Passage for review:
+===+
‘Go big or go home’. Even five years ago, you were more likely to spot an extinct old tiger than hear a Tasmanian whisky producer utter such a phrase. But this is the motto driving Adams Distillery, which has always looked to forge a different path to the many small-scale distilleries that have emerged in Tasmania over the last 25 years.
The Adam’s behind the distillery, Adam Pinkard and Adam Saunders, the former a paramedic, and the latter a master builder, developed a partnership in 2014 around the idea of opening their own whisky distillery. The pair initially tried to set up in central Launceston, but the council didn’t warm to that and the project was then moved to Glen Ireh Estate near the town of Perth, 20 minutes south, where a family connection granted them some land for the distillery.
Whisky production began in October 2016, and a number of Tasmanian distilling figures mentored the Adam’s in the design of the spirit. In the early days, the distillery’s willingness to sell spirit in bulk to separate companies and independent bottlers also set them apart. The Brisbane-based Art of Booze was one of the first to get on board, and they’ll eventually bottle their own Tasmanian whisky label using Adams and Killara whisky. Independent bottlers Heartwood/TIB and Dark Valley Whisky have also purchased spirit, and the distillery continues to produce whisky for several other companies.
Eyeing expansion, Adams took on investment from Glen Ireh Estate’s owner, Professor Berni Einoder, a renowned Tasmanian surgeon, taking the total figure spent on the project to over $1.7 million. The first Adams single malt was then released in late 2018 from a marriage of three ex-apera casks, and subsequent bottlings have been matured in barrels previously containing tawny and pinot noir, while Bourbon and shiraz casks have also been filled.
+===+
Data section:
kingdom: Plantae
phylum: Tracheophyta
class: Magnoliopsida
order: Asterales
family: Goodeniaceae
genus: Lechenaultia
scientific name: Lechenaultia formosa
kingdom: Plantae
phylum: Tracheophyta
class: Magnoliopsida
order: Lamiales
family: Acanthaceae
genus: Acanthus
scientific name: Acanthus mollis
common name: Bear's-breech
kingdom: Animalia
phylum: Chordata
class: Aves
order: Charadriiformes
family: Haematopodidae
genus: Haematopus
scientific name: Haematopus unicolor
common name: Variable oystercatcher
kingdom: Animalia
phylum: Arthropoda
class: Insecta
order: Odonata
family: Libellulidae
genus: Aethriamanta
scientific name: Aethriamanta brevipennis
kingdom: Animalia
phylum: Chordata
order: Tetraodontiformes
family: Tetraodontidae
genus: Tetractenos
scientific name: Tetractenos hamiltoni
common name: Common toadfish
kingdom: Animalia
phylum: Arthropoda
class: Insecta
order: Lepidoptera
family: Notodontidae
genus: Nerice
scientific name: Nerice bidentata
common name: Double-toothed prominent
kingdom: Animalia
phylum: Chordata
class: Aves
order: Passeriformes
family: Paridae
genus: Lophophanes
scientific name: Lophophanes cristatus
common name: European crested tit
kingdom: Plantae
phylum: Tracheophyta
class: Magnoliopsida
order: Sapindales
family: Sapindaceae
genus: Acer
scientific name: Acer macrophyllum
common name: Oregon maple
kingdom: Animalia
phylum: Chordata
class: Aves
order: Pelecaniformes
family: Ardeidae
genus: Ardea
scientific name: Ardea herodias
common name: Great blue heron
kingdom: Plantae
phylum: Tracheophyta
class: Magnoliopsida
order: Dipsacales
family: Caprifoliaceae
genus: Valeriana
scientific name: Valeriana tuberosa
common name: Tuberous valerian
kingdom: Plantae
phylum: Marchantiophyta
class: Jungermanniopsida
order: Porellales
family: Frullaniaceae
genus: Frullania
+===+
Problem set:
**a.** Which types of cask or barrel does the passage on Adams Distillery say have been used to mature or hold its whisky?
**b.** Answer these from the passage on Adams Distillery, one line each:
(i) What was each founder's profession?
(ii) When did whisky production begin?
(iii) How much had been spent on the project in total after the investment from Glen Ireh Estate's owner?

Answers below:
**a.**
- Ex-apera casks
- Tawny barrels
- Pinot noir barrels
- Bourbon casks
- Shiraz casks

**b.**
(i) Adam Pinkard was a paramedic and Adam Saunders was a master builder.
(ii) October 2016
(iii) Over $1.7 million